Le feu était presque maîtrisé lorsqu’un obus explose. Deux soldats tombent. L’un a une plaie au cou, du côté droit. Tous les vaisseaux sont sectionnés et il meurt en quelques instants, sous les yeux de ses camarades. L’autre soldat a reçu un éclat dans la fesse droite. L’hémorragie a été, semble-t-il, de peu d’importance. En effet, à l’arrivée dans le service, il n’est pas choqué, ou très peu. Une radiographie montra, dans la fesse droite, au contact de l’aile iliaque, un important éclat métallique.
La porte d’entrée est une plaie hachurée de six centimètres de long, environ. L’exploration montre des muscles dilacérés, avec un hématome peu important. Le corps étranger est facilement repéré et enlevé. Les zones contuses sont réséquées, des antibiotiques sont déposés dans le foyer, la peau est fermée après mise en place d’un drain de Redon. Un rappel de vaccination antitétanique fut effectué. Les suites opératoires furent très simples. Le blessé quitta le service le dixième jour, la plaie parfaitement cicatrisée.

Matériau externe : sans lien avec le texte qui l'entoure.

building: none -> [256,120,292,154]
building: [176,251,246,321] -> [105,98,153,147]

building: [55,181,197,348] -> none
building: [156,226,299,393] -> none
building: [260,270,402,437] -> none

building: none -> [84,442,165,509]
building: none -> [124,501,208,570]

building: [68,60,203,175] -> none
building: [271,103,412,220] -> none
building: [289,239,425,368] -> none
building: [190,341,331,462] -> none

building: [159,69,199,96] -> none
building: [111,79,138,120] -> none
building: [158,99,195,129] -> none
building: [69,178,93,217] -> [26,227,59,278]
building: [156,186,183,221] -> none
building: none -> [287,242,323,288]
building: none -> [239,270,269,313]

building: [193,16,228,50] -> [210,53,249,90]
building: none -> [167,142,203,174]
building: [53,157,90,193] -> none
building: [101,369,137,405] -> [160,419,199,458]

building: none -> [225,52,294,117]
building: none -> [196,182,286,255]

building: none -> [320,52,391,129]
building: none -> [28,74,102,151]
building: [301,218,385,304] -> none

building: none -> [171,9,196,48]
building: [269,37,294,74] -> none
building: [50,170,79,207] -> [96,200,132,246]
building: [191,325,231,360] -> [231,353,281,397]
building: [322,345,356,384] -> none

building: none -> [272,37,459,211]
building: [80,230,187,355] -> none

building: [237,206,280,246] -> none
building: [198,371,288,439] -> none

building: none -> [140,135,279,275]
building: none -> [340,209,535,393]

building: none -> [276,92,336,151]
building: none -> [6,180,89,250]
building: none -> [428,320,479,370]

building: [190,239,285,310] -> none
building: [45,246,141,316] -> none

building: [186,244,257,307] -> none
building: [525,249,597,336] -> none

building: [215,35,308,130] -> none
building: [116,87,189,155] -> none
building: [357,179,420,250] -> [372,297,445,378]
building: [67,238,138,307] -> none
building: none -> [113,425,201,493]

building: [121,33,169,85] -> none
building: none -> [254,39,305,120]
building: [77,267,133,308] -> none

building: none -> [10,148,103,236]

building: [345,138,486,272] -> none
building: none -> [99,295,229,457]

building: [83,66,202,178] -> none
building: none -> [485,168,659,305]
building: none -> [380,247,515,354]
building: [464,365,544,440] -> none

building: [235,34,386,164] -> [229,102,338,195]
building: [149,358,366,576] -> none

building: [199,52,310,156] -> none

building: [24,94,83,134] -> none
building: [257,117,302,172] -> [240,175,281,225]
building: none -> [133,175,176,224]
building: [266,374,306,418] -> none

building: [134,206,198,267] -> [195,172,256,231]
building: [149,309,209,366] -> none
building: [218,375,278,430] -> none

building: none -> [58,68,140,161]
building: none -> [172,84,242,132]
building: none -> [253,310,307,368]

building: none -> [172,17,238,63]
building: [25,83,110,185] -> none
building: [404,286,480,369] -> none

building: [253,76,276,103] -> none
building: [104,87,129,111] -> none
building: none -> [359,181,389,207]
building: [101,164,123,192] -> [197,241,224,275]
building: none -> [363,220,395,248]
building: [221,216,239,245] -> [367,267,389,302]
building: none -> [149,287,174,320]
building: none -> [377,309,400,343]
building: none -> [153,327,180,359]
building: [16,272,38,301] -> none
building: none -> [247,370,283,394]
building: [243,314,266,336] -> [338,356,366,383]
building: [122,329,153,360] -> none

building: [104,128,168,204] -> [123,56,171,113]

L’intérêt des faits ici rapportés nous paraissent tenir à ceci :
1 “ Voir des soldats de vingt ans, accomplissant leur service militaire, mourir ou être blessés, par des obus d’une guerre qu’ils n’ont pas connue, alors qu’ils accomplissaient une tâche d’aide civile ;
2 “ Apprendre, après avoir montré l’éclat des obus à des artilleurs, qu’il s’agissait d’un 105 mm français ;
3 “ Apprendre que, plus de trente ans plus tard, ces obus sont encore efficaces (si l’on peut dire) ;
4 “ Apprendre qu’une zone, où ont eu lieu tant d’âpres combats, surtout d’artillerie, n’est jamais « saine », même après de nombreuses années.
5 “ Se souvenir de ce que me disait l’un de mes Maîtres : « l’ablation d’un corps étranger de la fesse est à confier à un jeune chirurgien, pour tester son habileté ».
Il est certain que rechercher dans les masses musculaires de la fesse, un corps étranger de faible volume est une entreprise ardue, mais combien facilitée aujourd’hui par la radiologie (amplificateur de brillance, stéréo-radio).
Dans notre cas, ce fut très simple : l’éclat d’obus mesurait 6 X 4 cm et se trouvait fiché dans l’os iliaque. Il ne risquait donc pas de bouger pendant les manœuvres de l’extraction.
Depuis cet accident, qui à l’époque, suscita quelques remous, nous avons été amenés à soigner de ces « récupérateurs » impénitents, victimes d’explosions d’obus de la Guerre 1914-18 ou encore d’engins de la Seconde Guerre Mondiale. Et, parfois, il s’agit de fusées ou autres engins de guerre, tirés sur les camps militaires dont regorge la Champagne.
Nous gardons, en particulier, le souvenir d’un de ces « récupérateurs » qui, ayant fait exploser une grenade au phosphore, eut une agonie particulièrement atroce, l’arbre trachéo-bronchique ayant été atteint.
Et quelles que soient les mises en garde ou les interdictions, les accidents continuent. Ainsi meurent ou sont blessés, des civils ou des soldats, victimes d’une guerre qu’ils n’ont ni faite, ni même connue.